Four of the seven species of marine turtle have been known to nest on the South Carolina coast. Although most nests laid in South Carolina are from loggerhead (Caretta caretta) turtles, leatherback (Dermochelys coriacea), green (Chelonia mydas), and Kemp’s ridley (Lepidochelys kempii) turtles have also nested on the South Carolina coast.

The DNR Marine Turtle Conservation Program is responsible for managing and protecting sea turtles in the state of South Carolina. This program has several all-encompassing components: management, monitoring, research, and education. More specifically, this program implements management techniques to mitigate activities that may impact sea turtles and provides training and support to more than 1,100 volunteers across the coast who protect nests and document sea turtles that wash ashore (strandings). DNR staff members also perform necropsies on fresh dead strandings and respond to live strandings in need of care.

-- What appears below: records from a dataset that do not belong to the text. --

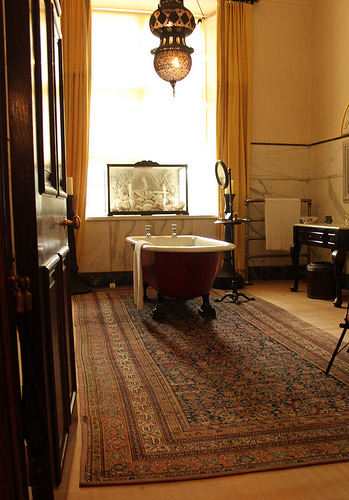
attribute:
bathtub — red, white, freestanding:
[127, 234, 236, 328]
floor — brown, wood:
[64, 276, 348, 491]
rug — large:
[60, 278, 348, 490]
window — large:
[79, 9, 212, 226]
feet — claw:
[143, 294, 220, 329]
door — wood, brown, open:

The loggerhead, South Carolina’s state reptile, has a rich reddish-brown carapace (shell) and yellow plastron (underside). The loggerhead’s large skull provides for the attachment of strong jaw muscles for crushing whelks and crabs. Loggerheads leave the cold coastal waters of South Carolina in the winter and are often seen along the western edge of the Gulf Stream. Adult loggerheads can weigh as much 300 pounds and reach up to four feet in shell length. 
           
As the peak of hatching season approaches, the support of South Carolina coastal residents and visitors is needed to raise awareness and educate visitors to Keep Light’s Out for Loggerheads. When hatchlings emerge from the nest, they are attracted to the blue and green wavelengths of light naturally reflected off the ocean through celestial light. They use this natural light cue to navigate from the nest towards the ocean. If an artificial light source on the beach is brighter than the natural light, hatchlings will head towards this artificial source. This is known as disorientation and occurs when artificial beach lighting is brighter than the natural ocean horizon. In these instances, hatchings will crawl away from the ocean toward bright, artificial lights, causing them to be more susceptible to predators and exhaustion.

You can also help by turning out all lights in your house that are visible from the beach, dusk to dawn, from May through October. Closing blinds and drapes on windows that face the ocean also reduces the light pollution on the beach. If a sea turtle hatchling is disoriented by artificial light, federal fines for harming a threatened or endangered species can reach $25,000. County and local lighting ordinances exist to protect sea turtles. Violating local or county lighting ordinances carry fines up to $500.
           
Sea turtle stranding response and necropsies (post-mortem examinations) are an important aspect of South Carolina Marine Turtle Conservation Program. There have been 106 sea turtle strandings in South Carolina in 2010 and 11 of these stranded alive. Strandings have averaged 125 sea turtles per year over the last 10 years. Sick or injured live turtles that strand along the coast are retrieved for rehabilitation. Dead turtles are necropsied to assess possible cause of death (disease or injury) and to collect information on food habits and gender. Nineteen necropsies have been performed by the DNR staff (eight loggerheads, five Kemp’s ridleys, three greens and three leatherbacks). To keep up with strandings in South Carolina, visit the online stranding database.